Three questions haunt me about Southern literature.

First: Is the literature of our region still distinct from the rest of the country?

Second: Is North Carolina really the leader (or at least a leader) in literary matters when compared to other Southern states?

And, third, among our state's many great writers, which ones do outside experts deem worthy of recognition?

A new volume of "The New Encyclopedia of Southern Culture" gives some answers to these questions. "Volume 9: Literature" is part of a series of revisions to the original big one-volume classic "Encyclopedia of Southern Culture" published by UNC Press about 20 years ago. That big original will keep a treasured place on my reference bookshelf. But this separate and much smaller volume on Southern literature is a more convenient reference.

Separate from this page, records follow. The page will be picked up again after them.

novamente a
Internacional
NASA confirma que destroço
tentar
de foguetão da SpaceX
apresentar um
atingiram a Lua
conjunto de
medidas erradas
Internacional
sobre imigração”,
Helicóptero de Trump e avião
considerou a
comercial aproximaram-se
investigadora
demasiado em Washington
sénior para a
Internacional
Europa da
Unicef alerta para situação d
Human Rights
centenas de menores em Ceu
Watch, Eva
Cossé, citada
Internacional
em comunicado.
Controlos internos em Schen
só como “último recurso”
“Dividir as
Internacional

Here is what I found when I searched in the new volume for answers to my three questions:

The South is still special, literary-wise.

In his introduction to the new volume, its editor, Thomas Inge, concedes that the South is changing dramatically and that its literature is influenced by its growing links to the rest of the nation and the world. Nevertheless, he asserts, although the special Southern tradition may be changing, it continues to be distinctive. He writes: "Rather than accept the time-honored clichés of southern culture, however, they interrogate the real meaning in human terms of such things as the Civil War, slavery, and the disenfranchisement of women and blacks, and they worry less about politics than about the human condition."

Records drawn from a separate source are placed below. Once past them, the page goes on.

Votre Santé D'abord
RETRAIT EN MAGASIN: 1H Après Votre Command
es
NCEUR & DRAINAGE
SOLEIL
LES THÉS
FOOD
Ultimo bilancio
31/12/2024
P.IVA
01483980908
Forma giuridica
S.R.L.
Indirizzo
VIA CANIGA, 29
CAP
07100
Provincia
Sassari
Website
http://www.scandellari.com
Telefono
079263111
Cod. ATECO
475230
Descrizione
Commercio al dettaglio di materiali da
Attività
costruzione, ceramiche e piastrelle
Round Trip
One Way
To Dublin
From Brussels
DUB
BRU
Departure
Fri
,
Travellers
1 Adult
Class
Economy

Inge gives several examples to show our region's distinctiveness including the development of a type of Southern writing called "Grit Lit." It plays off one of our favorite foods, grits. But there is more to it, says Inge. "The 'grit' of grittiness of real life, stark violence, and economic despair, seem to be the general characteristic of these stories of poor white southerners who nevertheless cling to survival through humor and adaptation."

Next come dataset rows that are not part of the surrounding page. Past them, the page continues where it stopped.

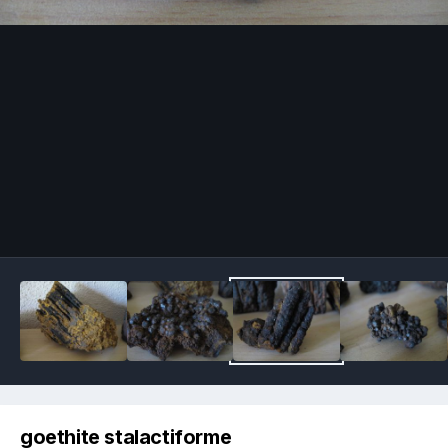
Image Tools
goethite stalactiforme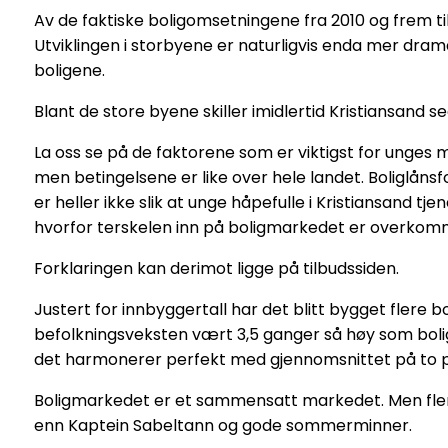
Av de faktiske boligomsetningene fra 2010 og frem til
Utviklingen i storbyene er naturligvis enda mer dram
boligene.
Blant de store byene skiller imidlertid Kristiansand s
La oss se på de faktorene som er viktigst for unges m
men betingelsene er like over hele landet. Boliglåns
er heller ikke slik at unge håpefulle i Kristiansand t
hvorfor terskelen inn på boligmarkedet er overkomme
Forklaringen kan derimot ligge på tilbudssiden.
Justert for innbyggertall har det blitt bygget flere b
befolkningsveksten vært 3,5 ganger så høy som bolig
det harmonerer perfekt med gjennomsnittet på to p
Boligmarkedet er et sammensatt markedet. Men flere bo
enn Kaptein Sabeltann og gode sommerminner.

In summary, writes Inge in answer to my question, "… the last distinctively southern writer, like the last southern gentleman, has not been heard from yet."

Now, about whether or not North Carolina is the leading literary state in the South, there is good news and there is bad news.

The good news is that the new volume does not say that North Carolina is not the leader. Bad news is that it does not say that it is. After reading about all the great writers in other Southern states, I am slow to claim superiority for North Carolina. But there is no question that we are blessed with a bumper crop of writers who support each other in ways that make our state a great place for them to live and work.

Finally, the new volume gives special recognition by devoting separate articles to the following North Carolina connected writers: A.R. Ammons, James Applewhite, Doris Betts, W.J. Cash, Fred Chappell, Charles Waddell Chesnutt, Thomas, Dixon, Jr,, Wilma Dykeman, Clyde Edgerton, John Hope Franklin, Charles Frazier, Kaye Gibbons, Paul Green, Alan Gurganus, Hugh Holman, Blyden Jackson, Randall Jarrell, Randall Kenan, Doug Marlette, Jill McCorkle, Robert Morgan, Guy Owen, Reynolds Price, Ron Rash, John Shelton Reed, Louis Rubin, James Seay, Lee Smith., Elizabeth Spencer, Anne Tyler and Thomas Wolfe.

Does this list omit some of your favorite North Carolina writers? Maybe old timers like O. Henry, Robert Ruark, and George Moses Horton? Or maybe some of the popular bestselling North Carolina connected best selling authors like Patricia Cornwell, Kathy Reichs, Jan Karon and Nicholas Sparks?

Other questions about Southern literature? Get your own copy of Volume 9 of "The New Encyclopedia of Southern Culture."